Translating College QB Rushing Stats to NFL
Eli Nachmany examines the impact on the fantasy landscape of recent influx of mobile quarterbacks into the NFL.
Translating College QB Rushing Stats to NFL
The theory for a while was that, while quarterbacks may run the ball a lot in college, their rushing numbers are bound to decline in the NFL. Such was true for a while, as quarterbacks like Donovan McNabb, Alex Smith and Jay Cutler learned to stay in the pocket and make an impact with their arm instead of their legs.
That being said, in light of new research, quarterbacks’ college rushing stats are becoming more relevant.
Of the many quarterbacks drafted over the last three years, I evaluated the last 13 starting signal callers to enter the NFL. The list is populated with both stars and busts, but they all have one thing in common: These quarterbacks were willing and able to run with the football in college.
I purposely left three quarterbacks off of the list. Brandon Weeden and Mike Glennon didn’t run the ball nearly enough to contribute anything to the data and I also left Nick Foles off because the offense he runs in Philadelphia decidedly skewed the results.
Also, I factored out sacks from college rushing attempts, as they wouldn’t count against a quarterback’s rushing numbers in the NFL.
What I found was that college rushing attempts are the determinant factor in predicting how much a quarterback will run the ball at the next level.
The chart below shows my findings, with the “NCAA” column representing the player’s total rushing attempts in his final collegiate season and the “NFL” column representing the player’s total rushing attempts in his first NFL season.
|Robert Griffin III||152||128|
As recently as 2011, this was an inexact science.
The quarterbacks I evaluated from the 2011 draft class (Cam Newton, Jake Locker, Blaine Gabbert, Christian Ponder, Andy Dalton and Colin Kaepernick) ran the ball a combined 743 times during their collective final year in college. The group then combined to run the ball 358 times during their first year in the NFL. As a disclaimer, I extrapolated a number of the quarterbacks’ rookie numbers over a 16-game season, as some of the signal callers in the study didn’t manage to play in all 16 games during their rookie year.
Statistically speaking, during their first NFL season, quarterbacks in the 2011 draft class ran the ball just over 48% as much on average as they did during their final collegiate season.
Of course, that group includes quarterbacks like Ponder and Dalton, who aren’t known to run the ball much. That said, the numbers still show that, as of 2011, rookie quarterbacks were being coached to more or less settle down and win games in the pocket.
The data from 2012 and 2013, however, is mind-blowing.
The quarterbacks I evaluated from 2012 were Andrew Luck, Robert Griffin III, Ryan Tannehill and Russell Wilson. Of the four, only Griffin ran the ball less during his rookie season than his final year in college.
Luck, Griffin, Tannehill and Wilson combined for 294 rushes during their final collegiate season and tallied 333 rushes in a combined Year One of their NFL careers. The numbers indicate that, on average, the quarterbacks increased their rookie NFL rushing attempts to over 1.13 times their last college season’s rushing attempts.

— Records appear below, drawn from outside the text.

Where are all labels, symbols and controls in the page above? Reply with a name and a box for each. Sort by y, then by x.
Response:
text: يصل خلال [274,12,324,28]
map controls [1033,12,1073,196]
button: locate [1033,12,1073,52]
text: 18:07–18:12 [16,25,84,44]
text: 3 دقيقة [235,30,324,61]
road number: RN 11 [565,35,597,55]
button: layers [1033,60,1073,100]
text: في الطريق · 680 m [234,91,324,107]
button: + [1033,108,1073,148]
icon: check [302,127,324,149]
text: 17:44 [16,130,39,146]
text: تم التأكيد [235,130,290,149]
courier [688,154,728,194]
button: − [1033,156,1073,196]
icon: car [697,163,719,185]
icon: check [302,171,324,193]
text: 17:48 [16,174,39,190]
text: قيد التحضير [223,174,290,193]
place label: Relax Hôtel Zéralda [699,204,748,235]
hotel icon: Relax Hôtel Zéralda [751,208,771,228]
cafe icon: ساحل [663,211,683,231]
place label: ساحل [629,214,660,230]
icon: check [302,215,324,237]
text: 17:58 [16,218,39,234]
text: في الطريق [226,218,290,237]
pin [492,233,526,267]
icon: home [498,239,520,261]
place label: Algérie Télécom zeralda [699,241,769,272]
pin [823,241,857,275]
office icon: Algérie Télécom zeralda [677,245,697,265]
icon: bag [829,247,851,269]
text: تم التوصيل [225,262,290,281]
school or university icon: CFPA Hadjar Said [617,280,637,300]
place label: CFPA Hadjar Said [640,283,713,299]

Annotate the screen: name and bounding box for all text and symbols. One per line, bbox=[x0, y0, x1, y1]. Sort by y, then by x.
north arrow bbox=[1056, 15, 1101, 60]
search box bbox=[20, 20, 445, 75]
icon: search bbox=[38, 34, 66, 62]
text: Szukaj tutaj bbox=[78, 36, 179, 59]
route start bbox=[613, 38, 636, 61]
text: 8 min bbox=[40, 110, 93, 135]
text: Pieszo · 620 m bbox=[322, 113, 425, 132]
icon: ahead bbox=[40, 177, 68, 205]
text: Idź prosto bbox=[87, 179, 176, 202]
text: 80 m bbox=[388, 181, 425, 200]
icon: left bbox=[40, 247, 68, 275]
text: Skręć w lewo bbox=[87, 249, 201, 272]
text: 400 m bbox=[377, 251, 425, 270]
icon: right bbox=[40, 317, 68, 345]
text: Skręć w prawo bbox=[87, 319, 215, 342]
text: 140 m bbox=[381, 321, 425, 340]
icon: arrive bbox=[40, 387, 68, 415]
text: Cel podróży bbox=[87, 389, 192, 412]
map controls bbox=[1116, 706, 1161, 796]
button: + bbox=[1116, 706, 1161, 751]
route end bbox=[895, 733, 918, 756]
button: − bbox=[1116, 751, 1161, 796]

The numbers become even more convincing when factoring in the two quarterbacks from the 2013 NFL draft that I looked at. E.J. Manuel and Geno Smith combined for 124 carries during their final year in college, but rushed a combined 157 times in their first NFL season. On average, they increased their carry totals over 1.26 times.
Granted, the sample size is small, but the data has to keep up with a rapidly changing NFL landscape that seems to now value quarterback rushing attempts much more than it has in the past.
Putting the data from the three years together, we find that (over the last three seasons of rookie quarterbacks) field generals, on average, carry over 95% of their rushing attempts over from their last college season to their first NFL season.
Consider that five of the top 10 quarterbacks in ESPN’s Standard Fantasy Scoring carried the ball at least 60 times. Assuming the data holds up, we could see 2014 rookie quarterbacks like Blake Bortles (64 carries in 2013) come close to 60 and other quarterbacks, like Johnny Manziel (125), shatter the number. Teddy Bridgewater (40) could also contribute on the ground.
Times are changing in the NFL, as the mobile quarterback finds himself dominating the fantasy world. Pay close attention to this year’s crop of signal callers; you just may find a fantasy star.